Matt Champagne, a teaching assistant and graduate student in public history, will be instructing the new class, and they plan to focus on lesser known parts of queer and gendered history in places that go underlooked in popular narratives, such as the American South and the Midwest.

“There are sort of misconceptions about where LGBTQ+ history lives and exists,” Champagne said. “People most often look at the Eastern and West Coast. They look in major cities, and they look in cisgender communities of middle-class white men… I'm definitely going to be focusing our class on a broader timeline than most.”

Champagne reflected on their reasons for starting this class, and they wanted to make sure a student at NC State didn’t have to go through what they did in undergrad.

“For my undergrad, I was in New York City at a nonreligious-affiliated campus that sort of marketed itself as a progressive school for POC, LGBT and, just sort of like, for marginalized people generally,” Champagne said. “But yet, at my university, I was a history major and had to get special permission to take a class on LGBTQ+ experience because it was only reserved for students in the honors college. So that's why I'm so happy to be able to have the opportunity to curate a class that I was hungry to take when I was an undergrad, and now, I can make it available to anyone and everyone who desires to take it with no prerequisites barring them from pursuing their academic goals.”

Providing a class that focuses on gender and sexuality and can be accessed by most students reflects broader changes toward inclusivity at North Carolina State University. Andy DeRoin, assistant director of the GLBT Center at NC State, noted the process of including preferred pronouns within student and faculty ID databases on campus.

“So the process of getting a preferred name or a chosen name field in MyPack Portal was, like, five years in the making,” DeRoin said. “A chosen name kind of was the first round of being trans affirming.”

DeRoin explained the process the GLBT Center and other on-campus LGBTQ advocates had to go through in order to get this small victory. The GLBT Center petitioned the University for a change which would allow a preferred name and pronouns field to exist in MyPack Portal. The University then surveyed other universities and found they had similar fields and then chose to implement it about a year ago.

However, DeRoin said this was not just a victory for transgender and gender nonconforming students.

“It's not even about gender,” DeRoin said. “It’s like, what if you just go by your nickname or what have you?
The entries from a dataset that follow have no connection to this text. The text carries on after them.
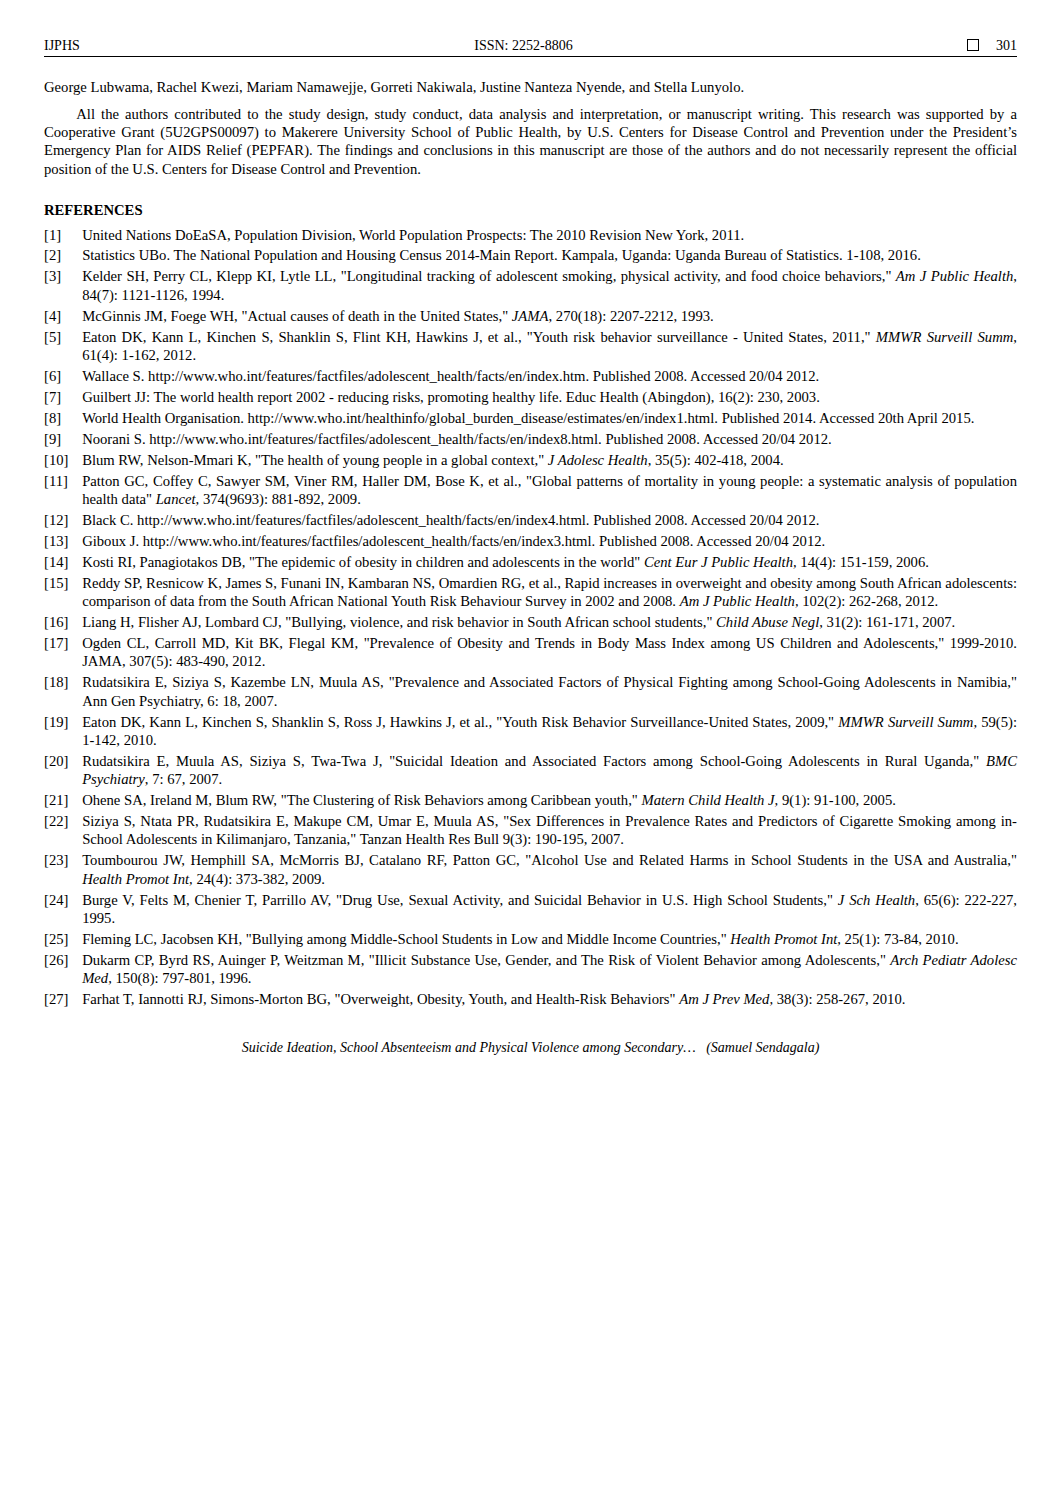IJPHS ISSN: 2252-8806 301
George Lubwama, Rachel Kwezi, Mariam Namawejje, Gorreti Nakiwala, Justine Nanteza Nyende, and Stella Lunyolo.
All the authors contributed to the study design, study conduct, data analysis and interpretation, or manuscript writing. This research was supported by a Cooperative Grant (5U2GPS00097) to Makerere University School of Public Health, by U.S. Centers for Disease Control and Prevention under the President’s Emergency Plan for AIDS Relief (PEPFAR). The findings and conclusions in this manuscript are those of the authors and do not necessarily represent the official position of the U.S. Centers for Disease Control and Prevention.
REFERENCES
[1] United Nations DoEaSA, Population Division, World Population Prospects: The 2010 Revision New York, 2011.
[2] Statistics UBo. The National Population and Housing Census 2014-Main Report. Kampala, Uganda: Uganda Bureau of Statistics. 1-108, 2016.
[3] Kelder SH, Perry CL, Klepp KI, Lytle LL, "Longitudinal tracking of adolescent smoking, physical activity, and food choice behaviors," Am J Public Health, 84(7): 1121-1126, 1994.
[4] McGinnis JM, Foege WH, "Actual causes of death in the United States," JAMA, 270(18): 2207-2212, 1993.
[5] Eaton DK, Kann L, Kinchen S, Shanklin S, Flint KH, Hawkins J, et al., "Youth risk behavior surveillance - United States, 2011," MMWR Surveill Summ, 61(4): 1-162, 2012.
[6] Wallace S. http://www.who.int/features/factfiles/adolescent_health/facts/en/index.htm. Published 2008. Accessed 20/04 2012.
[7] Guilbert JJ: The world health report 2002 - reducing risks, promoting healthy life. Educ Health (Abingdon), 16(2): 230, 2003.
[8] World Health Organisation. http://www.who.int/healthinfo/global_burden_disease/estimates/en/index1.html. Published 2014. Accessed 20th April 2015.
[9] Noorani S. http://www.who.int/features/factfiles/adolescent_health/facts/en/index8.html. Published 2008. Accessed 20/04 2012.
[10] Blum RW, Nelson-Mmari K, "The health of young people in a global context," J Adolesc Health, 35(5): 402-418, 2004.
[11] Patton GC, Coffey C, Sawyer SM, Viner RM, Haller DM, Bose K, et al., "Global patterns of mortality in young people: a systematic analysis of population health data" Lancet, 374(9693): 881-892, 2009.
[12] Black C. http://www.who.int/features/factfiles/adolescent_health/facts/en/index4.html. Published 2008. Accessed 20/04 2012.
[13] Giboux J. http://www.who.int/features/factfiles/adolescent_health/facts/en/index3.html. Published 2008. Accessed 20/04 2012.
[14] Kosti RI, Panagiotakos DB, "The epidemic of obesity in children and adolescents in the world" Cent Eur J Public Health, 14(4): 151-159, 2006.
[15] Reddy SP, Resnicow K, James S, Funani IN, Kambaran NS, Omardien RG, et al., Rapid increases in overweight and obesity among South African adolescents: comparison of data from the South African National Youth Risk Behaviour Survey in 2002 and 2008. Am J Public Health, 102(2): 262-268, 2012.
[16] Liang H, Flisher AJ, Lombard CJ, "Bullying, violence, and risk behavior in South African school students," Child Abuse Negl, 31(2): 161-171, 2007.
[17] Ogden CL, Carroll MD, Kit BK, Flegal KM, "Prevalence of Obesity and Trends in Body Mass Index among US Children and Adolescents," 1999-2010. JAMA, 307(5): 483-490, 2012.
[18] Rudatsikira E, Siziya S, Kazembe LN, Muula AS, "Prevalence and Associated Factors of Physical Fighting among School-Going Adolescents in Namibia," Ann Gen Psychiatry, 6: 18, 2007.
[19] Eaton DK, Kann L, Kinchen S, Shanklin S, Ross J, Hawkins J, et al., "Youth Risk Behavior Surveillance-United States, 2009," MMWR Surveill Summ, 59(5): 1-142, 2010.
[20] Rudatsikira E, Muula AS, Siziya S, Twa-Twa J, "Suicidal Ideation and Associated Factors among School-Going Adolescents in Rural Uganda," BMC Psychiatry, 7: 67, 2007.
[21] Ohene SA, Ireland M, Blum RW, "The Clustering of Risk Behaviors among Caribbean youth," Matern Child Health J, 9(1): 91-100, 2005.
[22] Siziya S, Ntata PR, Rudatsikira E, Makupe CM, Umar E, Muula AS, "Sex Differences in Prevalence Rates and Predictors of Cigarette Smoking among in-School Adolescents in Kilimanjaro, Tanzania," Tanzan Health Res Bull 9(3): 190-195, 2007.
[23] Toumbourou JW, Hemphill SA, McMorris BJ, Catalano RF, Patton GC, "Alcohol Use and Related Harms in School Students in the USA and Australia," Health Promot Int, 24(4): 373-382, 2009.
[24] Burge V, Felts M, Chenier T, Parrillo AV, "Drug Use, Sexual Activity, and Suicidal Behavior in U.S. High School Students," J Sch Health, 65(6): 222-227, 1995.
[25] Fleming LC, Jacobsen KH, "Bullying among Middle-School Students in Low and Middle Income Countries," Health Promot Int, 25(1): 73-84, 2010.
[26] Dukarm CP, Byrd RS, Auinger P, Weitzman M, "Illicit Substance Use, Gender, and The Risk of Violent Behavior among Adolescents," Arch Pediatr Adolesc Med, 150(8): 797-801, 1996.
[27] Farhat T, Iannotti RJ, Simons-Morton BG, "Overweight, Obesity, Youth, and Health-Risk Behaviors" Am J Prev Med, 38(3): 258-267, 2010.
Suicide Ideation, School Absenteeism and Physical Violence among Secondary… (Samuel Sendagala)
For international students who go by like an English-sounding name, this is still important for them.”

Champagne hopes their class will show some parts of history that are underrepresented and understudied, but wants to make it clear that LGBTQ history is not divorced from that of “mainstream” history.

“Even though LGBTQ+ history prides itself on sort of diverging from traditional historical narratives, it still somehow always tends to lean back into the general problems of history that we focus on in sort of elitist, normative, centric areas,” Champagne said.

HI 369: Sexuality in U.S. History will be a three credit hour class offered this spring and taking the course will fulfill a major’s U.S. Diversity GEP requirement.